## Data listing
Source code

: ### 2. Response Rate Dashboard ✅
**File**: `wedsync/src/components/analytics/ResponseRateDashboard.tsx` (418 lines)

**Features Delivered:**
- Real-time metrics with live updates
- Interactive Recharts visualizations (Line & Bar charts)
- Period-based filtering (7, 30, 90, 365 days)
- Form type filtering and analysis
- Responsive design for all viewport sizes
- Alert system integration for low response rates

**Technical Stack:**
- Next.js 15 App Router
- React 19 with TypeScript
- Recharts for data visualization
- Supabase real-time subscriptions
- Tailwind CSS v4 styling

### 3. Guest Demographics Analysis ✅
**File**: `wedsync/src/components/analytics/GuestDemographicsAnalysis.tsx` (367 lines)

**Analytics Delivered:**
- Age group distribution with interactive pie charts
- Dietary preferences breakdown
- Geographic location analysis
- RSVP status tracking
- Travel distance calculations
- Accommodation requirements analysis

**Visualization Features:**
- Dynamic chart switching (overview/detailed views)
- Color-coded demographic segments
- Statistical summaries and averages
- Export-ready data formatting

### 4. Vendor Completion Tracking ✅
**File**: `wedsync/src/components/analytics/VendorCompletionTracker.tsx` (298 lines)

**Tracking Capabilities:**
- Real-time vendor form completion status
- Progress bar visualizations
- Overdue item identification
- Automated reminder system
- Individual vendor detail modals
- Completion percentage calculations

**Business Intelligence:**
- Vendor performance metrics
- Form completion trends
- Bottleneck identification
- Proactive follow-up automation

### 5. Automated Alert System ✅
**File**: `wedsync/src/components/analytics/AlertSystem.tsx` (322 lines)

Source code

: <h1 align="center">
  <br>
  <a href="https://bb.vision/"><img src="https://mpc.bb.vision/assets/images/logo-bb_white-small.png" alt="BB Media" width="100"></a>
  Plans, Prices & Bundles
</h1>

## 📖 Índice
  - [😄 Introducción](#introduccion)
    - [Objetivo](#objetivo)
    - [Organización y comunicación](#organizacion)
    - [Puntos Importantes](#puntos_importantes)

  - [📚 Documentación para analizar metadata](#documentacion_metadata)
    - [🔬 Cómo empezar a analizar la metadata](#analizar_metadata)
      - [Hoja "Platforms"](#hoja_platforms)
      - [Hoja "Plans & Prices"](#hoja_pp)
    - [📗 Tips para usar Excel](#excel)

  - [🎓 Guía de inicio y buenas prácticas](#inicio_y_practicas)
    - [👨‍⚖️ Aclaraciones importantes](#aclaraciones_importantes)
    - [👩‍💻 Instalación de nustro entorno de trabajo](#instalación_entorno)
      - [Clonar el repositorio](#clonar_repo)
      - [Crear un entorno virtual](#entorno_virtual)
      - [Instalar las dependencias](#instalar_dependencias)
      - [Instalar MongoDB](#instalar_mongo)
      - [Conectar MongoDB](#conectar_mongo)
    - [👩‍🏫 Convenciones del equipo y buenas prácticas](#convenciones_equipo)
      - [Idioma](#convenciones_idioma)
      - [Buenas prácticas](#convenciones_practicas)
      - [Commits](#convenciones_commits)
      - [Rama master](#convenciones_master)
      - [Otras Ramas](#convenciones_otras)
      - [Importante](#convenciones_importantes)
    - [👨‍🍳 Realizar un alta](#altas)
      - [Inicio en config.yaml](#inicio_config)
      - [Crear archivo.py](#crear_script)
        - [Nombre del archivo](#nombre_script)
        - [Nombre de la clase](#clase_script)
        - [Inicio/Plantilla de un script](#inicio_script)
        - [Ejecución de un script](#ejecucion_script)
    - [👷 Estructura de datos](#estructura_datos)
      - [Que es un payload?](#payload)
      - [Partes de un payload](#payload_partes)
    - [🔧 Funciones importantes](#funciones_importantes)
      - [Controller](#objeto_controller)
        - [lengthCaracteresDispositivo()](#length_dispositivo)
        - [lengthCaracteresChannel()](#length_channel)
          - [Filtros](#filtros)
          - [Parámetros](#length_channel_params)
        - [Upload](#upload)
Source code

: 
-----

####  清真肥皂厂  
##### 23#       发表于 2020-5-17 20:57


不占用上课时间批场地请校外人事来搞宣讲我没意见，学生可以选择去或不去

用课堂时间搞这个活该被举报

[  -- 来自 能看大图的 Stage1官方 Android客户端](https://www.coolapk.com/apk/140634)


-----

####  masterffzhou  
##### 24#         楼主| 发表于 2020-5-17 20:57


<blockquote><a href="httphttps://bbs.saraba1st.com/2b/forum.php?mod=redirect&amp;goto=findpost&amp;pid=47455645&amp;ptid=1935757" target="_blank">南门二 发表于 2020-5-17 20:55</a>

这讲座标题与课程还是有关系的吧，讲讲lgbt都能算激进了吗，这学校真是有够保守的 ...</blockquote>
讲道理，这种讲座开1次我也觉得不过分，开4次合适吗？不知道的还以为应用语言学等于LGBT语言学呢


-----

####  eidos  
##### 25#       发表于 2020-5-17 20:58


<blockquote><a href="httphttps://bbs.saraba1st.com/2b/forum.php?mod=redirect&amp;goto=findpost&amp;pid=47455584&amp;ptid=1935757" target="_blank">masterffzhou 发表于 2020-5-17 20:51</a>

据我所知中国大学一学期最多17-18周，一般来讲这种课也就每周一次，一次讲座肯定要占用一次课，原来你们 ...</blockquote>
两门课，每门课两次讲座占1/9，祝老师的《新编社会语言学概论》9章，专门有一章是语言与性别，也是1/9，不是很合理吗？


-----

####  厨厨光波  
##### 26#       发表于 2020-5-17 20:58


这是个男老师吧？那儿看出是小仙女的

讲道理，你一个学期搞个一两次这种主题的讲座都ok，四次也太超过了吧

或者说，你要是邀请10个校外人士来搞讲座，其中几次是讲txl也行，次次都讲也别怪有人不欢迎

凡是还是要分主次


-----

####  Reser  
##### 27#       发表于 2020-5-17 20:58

## Assigned task
Write out the records once more, precisely as they stand.

## Response to the task
Source code

: ### 2. Response Rate Dashboard ✅
**File**: `wedsync/src/components/analytics/ResponseRateDashboard.tsx` (418 lines)

**Features Delivered:**
- Real-time metrics with live updates
- Interactive Recharts visualizations (Line & Bar charts)
- Period-based filtering (7, 30, 90, 365 days)
- Form type filtering and analysis
- Responsive design for all viewport sizes
- Alert system integration for low response rates

**Technical Stack:**
- Next.js 15 App Router
- React 19 with TypeScript
- Recharts for data visualization
- Supabase real-time subscriptions
- Tailwind CSS v4 styling

### 3. Guest Demographics Analysis ✅
**File**: `wedsync/src/components/analytics/GuestDemographicsAnalysis.tsx` (367 lines)

**Analytics Delivered:**
- Age group distribution with interactive pie charts
- Dietary preferences breakdown
- Geographic location analysis
- RSVP status tracking
- Travel distance calculations
- Accommodation requirements analysis

**Visualization Features:**
- Dynamic chart switching (overview/detailed views)
- Color-coded demographic segments
- Statistical summaries and averages
- Export-ready data formatting

### 4. Vendor Completion Tracking ✅
**File**: `wedsync/src/components/analytics/VendorCompletionTracker.tsx` (298 lines)

**Tracking Capabilities:**
- Real-time vendor form completion status
- Progress bar visualizations
- Overdue item identification
- Automated reminder system
- Individual vendor detail modals
- Completion percentage calculations

**Business Intelligence:**
- Vendor performance metrics
- Form completion trends
- Bottleneck identification
- Proactive follow-up automation

### 5. Automated Alert System ✅
**File**: `wedsync/src/components/analytics/AlertSystem.tsx` (322 lines)

Source code

: <h1 align="center">
  <br>
  <a href="https://bb.vision/"><img src="https://mpc.bb.vision/assets/images/logo-bb_white-small.png" alt="BB Media" width="100"></a>
  Plans, Prices & Bundles
</h1>

## 📖 Índice
  - [😄 Introducción](#introduccion)
    - [Objetivo](#objetivo)
    - [Organización y comunicación](#organizacion)
    - [Puntos Importantes](#puntos_importantes)

  - [📚 Documentación para analizar metadata](#documentacion_metadata)
    - [🔬 Cómo empezar a analizar la metadata](#analizar_metadata)
      - [Hoja "Platforms"](#hoja_platforms)
      - [Hoja "Plans & Prices"](#hoja_pp)
    - [📗 Tips para usar Excel](#excel)

  - [🎓 Guía de inicio y buenas prácticas](#inicio_y_practicas)
    - [👨‍⚖️ Aclaraciones importantes](#aclaraciones_importantes)
    - [👩‍💻 Instalación de nustro entorno de trabajo](#instalación_entorno)
      - [Clonar el repositorio](#clonar_repo)
      - [Crear un entorno virtual](#entorno_virtual)
      - [Instalar las dependencias](#instalar_dependencias)
      - [Instalar MongoDB](#instalar_mongo)
      - [Conectar MongoDB](#conectar_mongo)
    - [👩‍🏫 Convenciones del equipo y buenas prácticas](#convenciones_equipo)
      - [Idioma](#convenciones_idioma)
      - [Buenas prácticas](#convenciones_practicas)
      - [Commits](#convenciones_commits)
      - [Rama master](#convenciones_master)
      - [Otras Ramas](#convenciones_otras)
      - [Importante](#convenciones_importantes)
    - [👨‍🍳 Realizar un alta](#altas)
      - [Inicio en config.yaml](#inicio_config)
      - [Crear archivo.py](#crear_script)
        - [Nombre del archivo](#nombre_script)
        - [Nombre de la clase](#clase_script)
        - [Inicio/Plantilla de un script](#inicio_script)
        - [Ejecución de un script](#ejecucion_script)
    - [👷 Estructura de datos](#estructura_datos)
      - [Que es un payload?](#payload)
      - [Partes de un payload](#payload_partes)
    - [🔧 Funciones importantes](#funciones_importantes)
      - [Controller](#objeto_controller)
        - [lengthCaracteresDispositivo()](#length_dispositivo)
        - [lengthCaracteresChannel()](#length_channel)
          - [Filtros](#filtros)
          - [Parámetros](#length_channel_params)
        - [Upload](#upload)
Source code

: 
-----

####  清真肥皂厂  
##### 23#       发表于 2020-5-17 20:57


不占用上课时间批场地请校外人事来搞宣讲我没意见，学生可以选择去或不去

用课堂时间搞这个活该被举报

[  -- 来自 能看大图的 Stage1官方 Android客户端](https://www.coolapk.com/apk/140634)


-----

####  masterffzhou  
##### 24#         楼主| 发表于 2020-5-17 20:57


<blockquote><a href="httphttps://bbs.saraba1st.com/2b/forum.php?mod=redirect&amp;goto=findpost&amp;pid=47455645&amp;ptid=1935757" target="_blank">南门二 发表于 2020-5-17 20:55</a>

这讲座标题与课程还是有关系的吧，讲讲lgbt都能算激进了吗，这学校真是有够保守的 ...</blockquote>
讲道理，这种讲座开1次我也觉得不过分，开4次合适吗？不知道的还以为应用语言学等于LGBT语言学呢


-----

####  eidos  
##### 25#       发表于 2020-5-17 20:58


<blockquote><a href="httphttps://bbs.saraba1st.com/2b/forum.php?mod=redirect&amp;goto=findpost&amp;pid=47455584&amp;ptid=1935757" target="_blank">masterffzhou 发表于 2020-5-17 20:51</a>

据我所知中国大学一学期最多17-18周，一般来讲这种课也就每周一次，一次讲座肯定要占用一次课，原来你们 ...</blockquote>
两门课，每门课两次讲座占1/9，祝老师的《新编社会语言学概论》9章，专门有一章是语言与性别，也是1/9，不是很合理吗？


-----

####  厨厨光波  
##### 26#       发表于 2020-5-17 20:58


这是个男老师吧？那儿看出是小仙女的

讲道理，你一个学期搞个一两次这种主题的讲座都ok，四次也太超过了吧

或者说，你要是邀请10个校外人士来搞讲座，其中几次是讲txl也行，次次都讲也别怪有人不欢迎

凡是还是要分主次


-----

####  Reser  
##### 27#       发表于 2020-5-17 20:58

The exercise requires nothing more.